### What to produce
Rewrite the lines from the one containing "Document page, 1500x844 pixels." through the one containing "text_box 1 [1025, 266, 1096, 336]", inclusive, changing "Identify" to "Locate" and keeping everything else the same. Return only those lines.
Begin Material provided
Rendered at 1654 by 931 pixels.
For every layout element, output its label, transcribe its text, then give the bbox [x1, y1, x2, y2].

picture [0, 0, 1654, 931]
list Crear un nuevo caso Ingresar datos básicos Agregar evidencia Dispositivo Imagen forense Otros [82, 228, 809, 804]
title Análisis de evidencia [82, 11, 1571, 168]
End Material provided
Begin Material provided
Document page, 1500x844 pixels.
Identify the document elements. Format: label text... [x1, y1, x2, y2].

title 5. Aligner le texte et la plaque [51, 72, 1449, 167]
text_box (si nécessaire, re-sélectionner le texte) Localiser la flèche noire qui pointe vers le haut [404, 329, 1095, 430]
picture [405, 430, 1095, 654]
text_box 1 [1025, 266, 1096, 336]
End Material provided
Begin Material provided
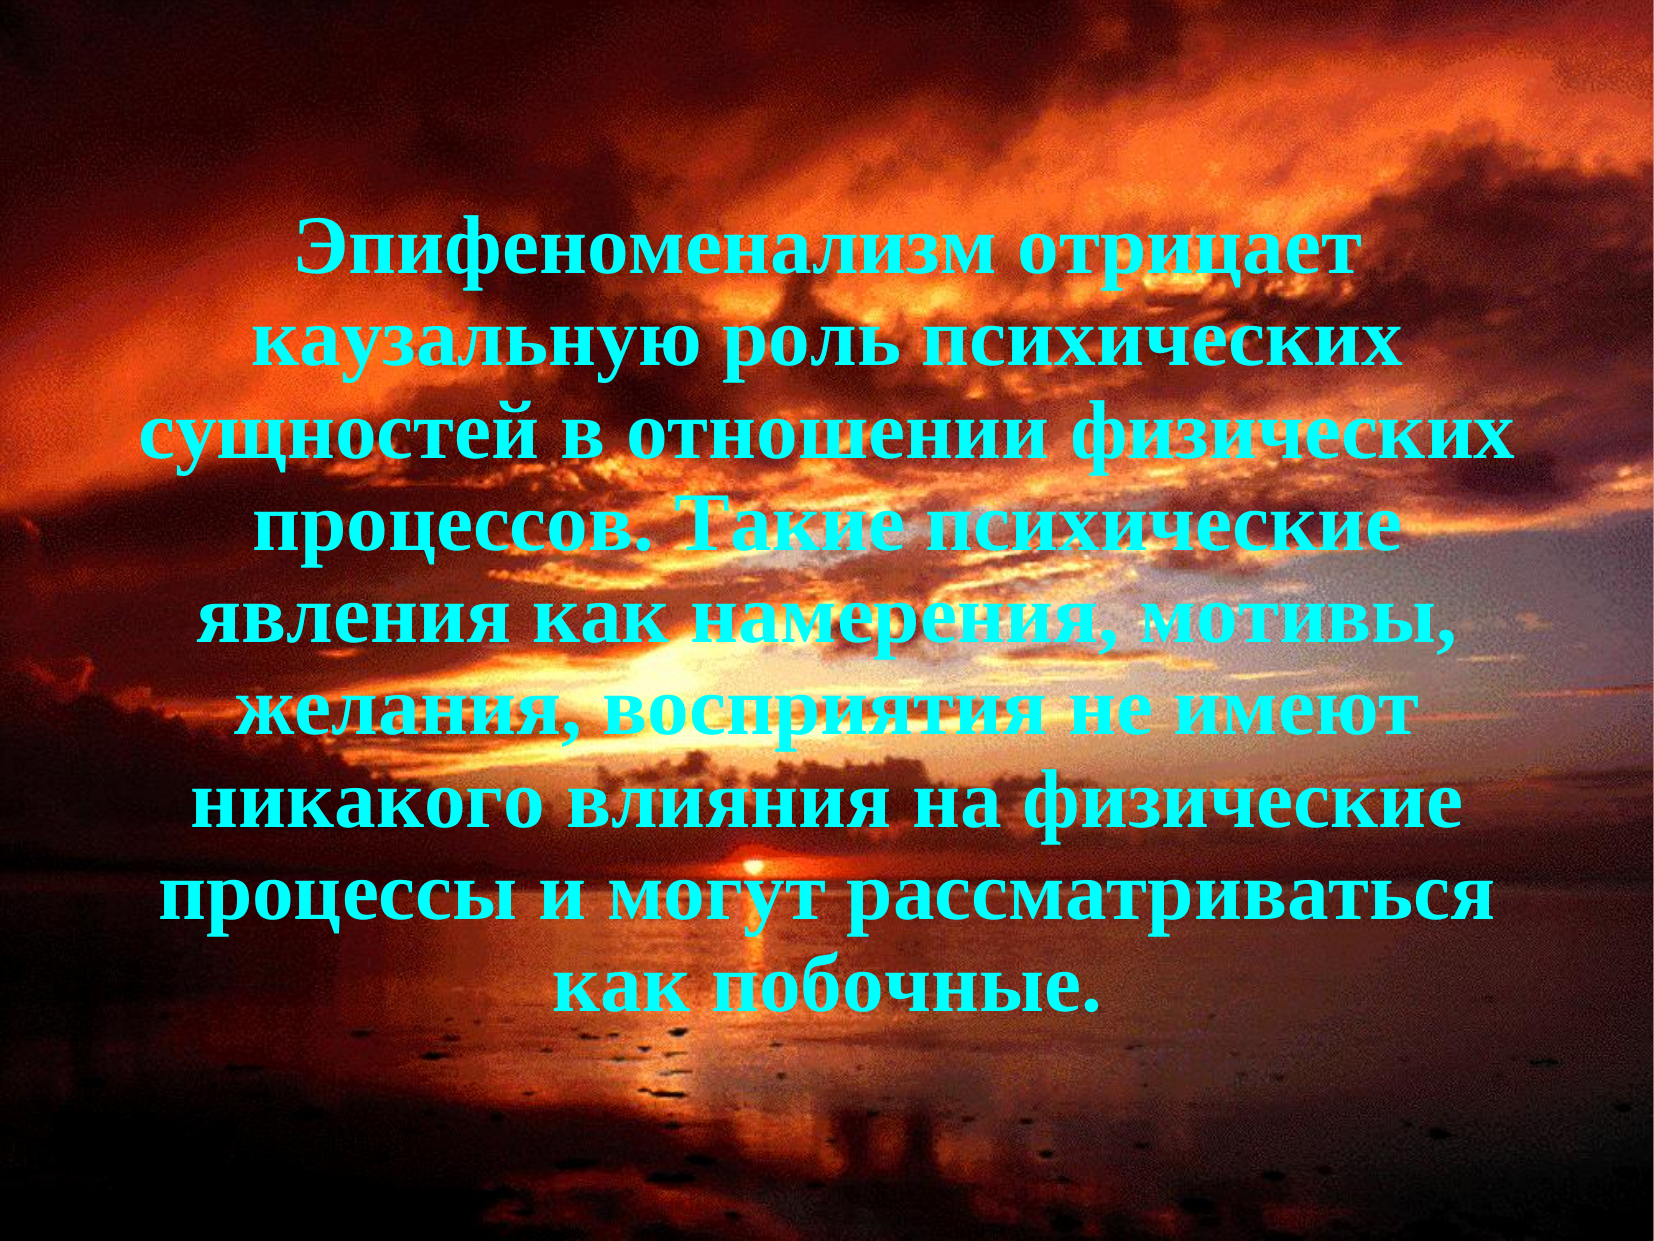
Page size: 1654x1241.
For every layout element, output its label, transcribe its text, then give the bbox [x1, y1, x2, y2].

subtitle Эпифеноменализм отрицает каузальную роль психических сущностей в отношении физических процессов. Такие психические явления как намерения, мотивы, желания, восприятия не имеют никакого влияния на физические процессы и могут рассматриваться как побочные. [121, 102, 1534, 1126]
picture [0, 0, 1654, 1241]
End Material provided
### Final answer
Document page, 1500x844 pixels.
Locate the document elements. Format: label text... [x1, y1, x2, y2].

title 5. Aligner le texte et la plaque [51, 72, 1449, 167]
text_box (si nécessaire, re-sélectionner le texte) Localiser la flèche noire qui pointe vers le haut [404, 329, 1095, 430]
picture [405, 430, 1095, 654]
text_box 1 [1025, 266, 1096, 336]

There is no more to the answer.